Starting out in debt can wreck a marriage, especially for newlyweds still settling into their life together. Couples should take a few steps to not only ensure a healthy marriage but healthy finances as well. First and foremost, couples need to be honest with each other about their individual debts and understand the other person’s spending habits. Then, start working on building a financial future.
According to brand builder and business consultant, Theresa O’Neal, CEO of O’Neal & Co., it takes work to organize your finances as a couple. I interviewed O’Neal, who gave me a few tips for strategies that worked when she first married.
• Joined Together in Financial Matrimony: “Put everything in the pot together,” says O’Neal. This includes your bills.
• Set Goals: “Create long-term and short-term goals together, keep them visible and remind each other whenever there is a desire to stray off course,” she advises.
• Make it a Team Effort: Financial times are tough, but expenses persist.
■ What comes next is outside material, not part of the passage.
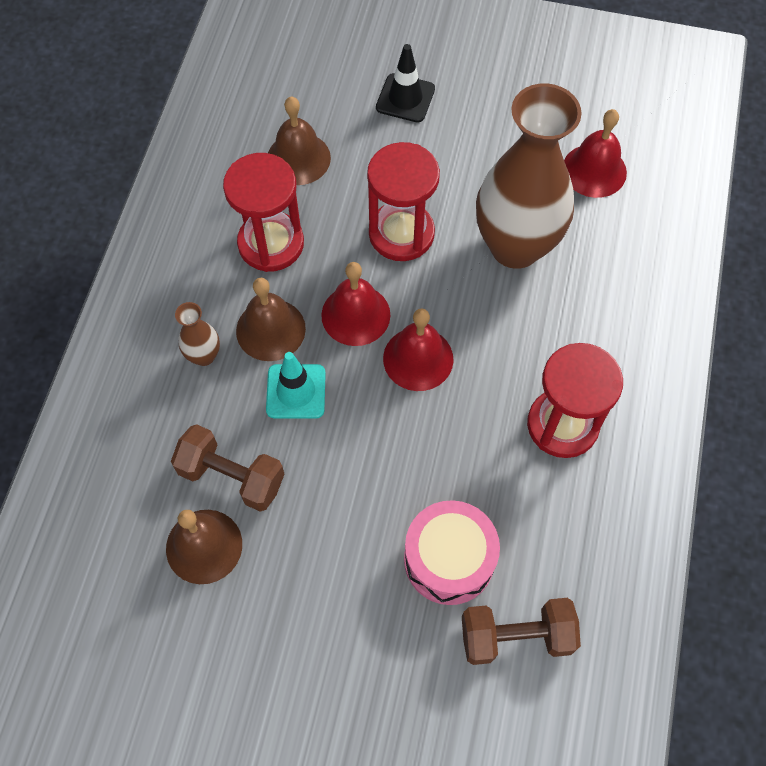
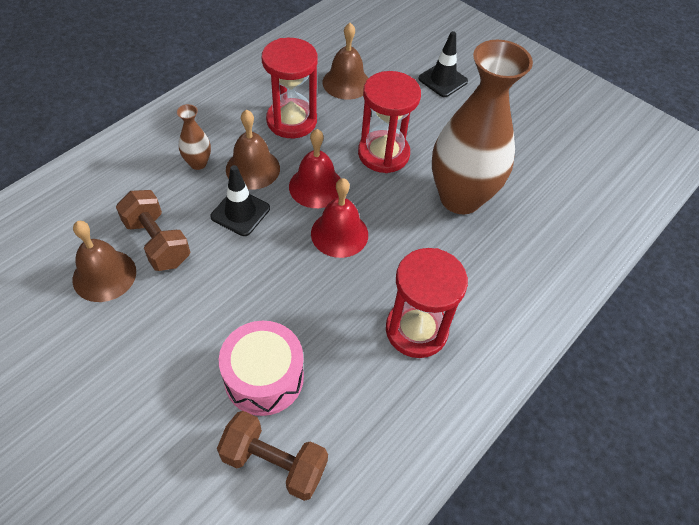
camera: 25 degrees right, 10 degrees down
(296, 391) = (240, 212): turquoise traffic cone -> black traffic cone
(594, 170) = (552, 178): red bell -> none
Even with these pressures, couples should remember to take steps to be good to one another. These little gifts don’t have to be big-ticket items. “Take turns treating each other (inexpensively, creatively) so each person in the marriage feels appreciated and well-respected,” she says. “Sometimes what ruins a marriage is that it feels lopsided, that one person’s goals and dreams are more important than the other person’s. Recognize sacrifices and acknowledge them verbally and non-verbally.”
Who knows… with a little effort, you and your spouse may follow the Obamas to the White House.